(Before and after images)
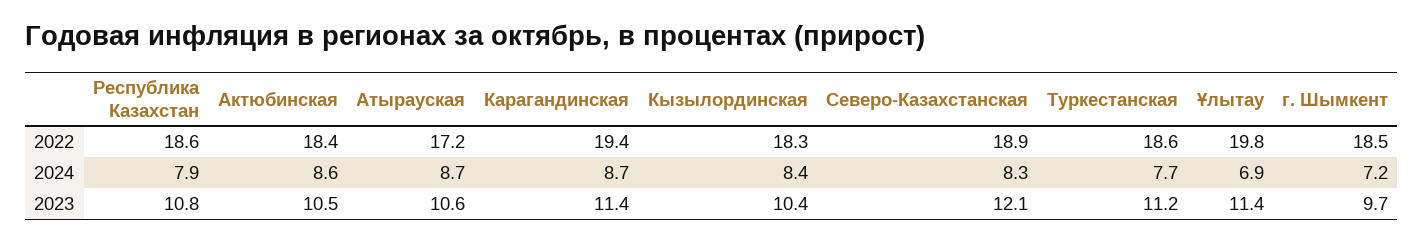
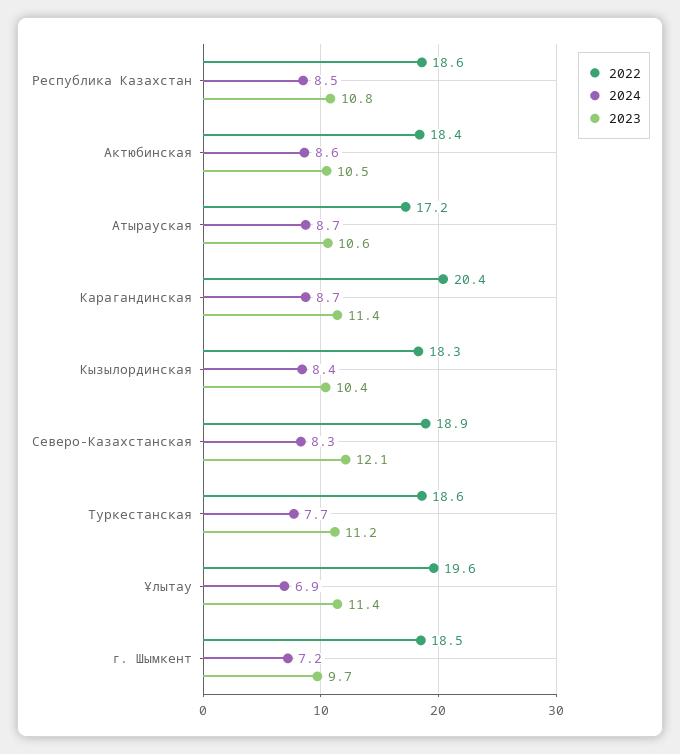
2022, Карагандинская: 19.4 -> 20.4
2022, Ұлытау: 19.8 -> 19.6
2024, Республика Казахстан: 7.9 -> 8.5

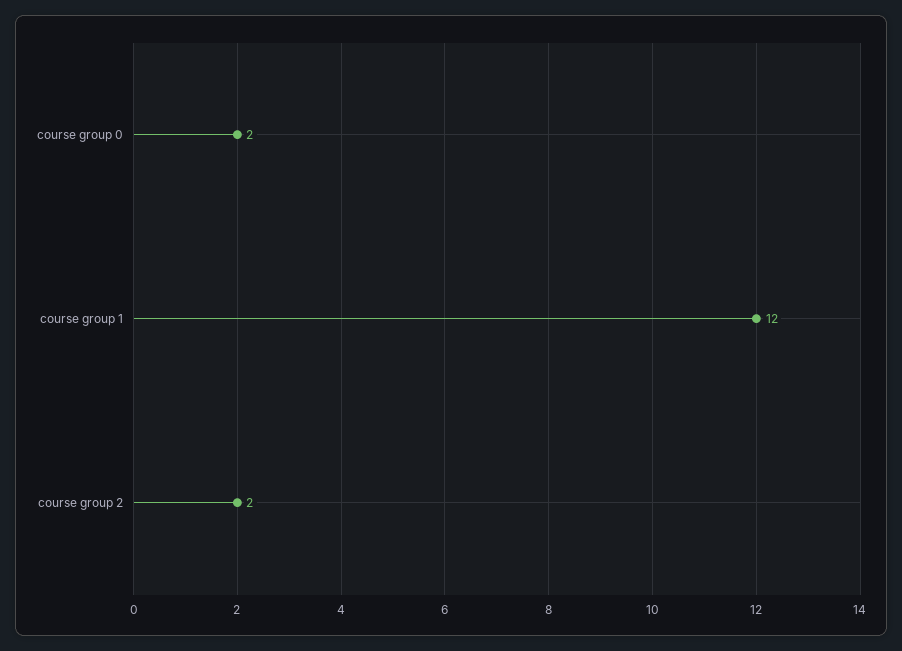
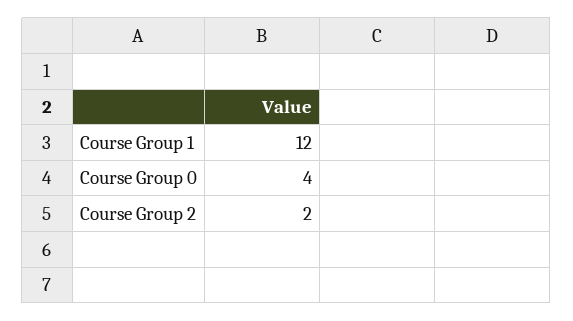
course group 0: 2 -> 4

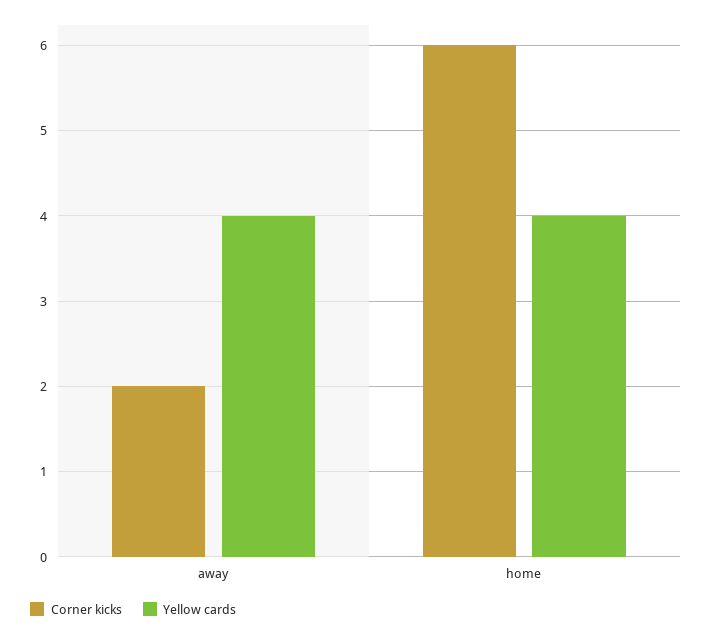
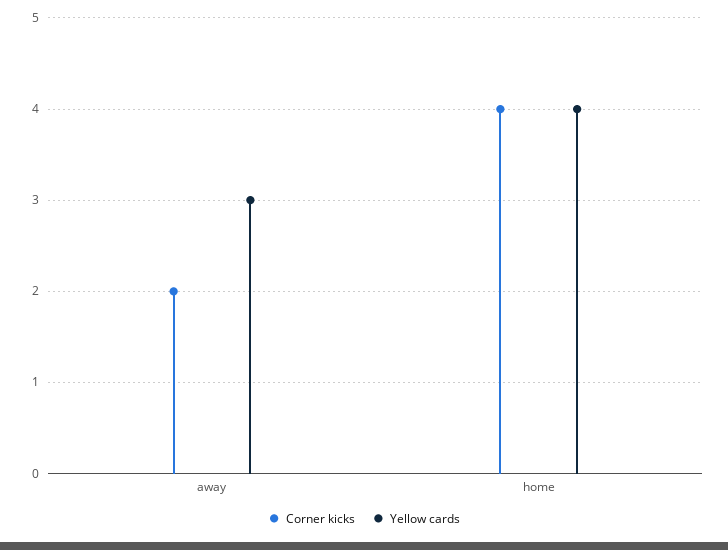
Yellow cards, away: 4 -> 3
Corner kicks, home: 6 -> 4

### ASSIGNED TASK
Only the pictures are to be left out, and all of the data must otherwise be transcribed exactly.

### WRITTEN SOLUTION
2022, Карагандинская: 19.4 -> 20.4
2022, Ұлытау: 19.8 -> 19.6
2024, Республика Казахстан: 7.9 -> 8.5

course group 0: 2 -> 4

Yellow cards, away: 4 -> 3
Corner kicks, home: 6 -> 4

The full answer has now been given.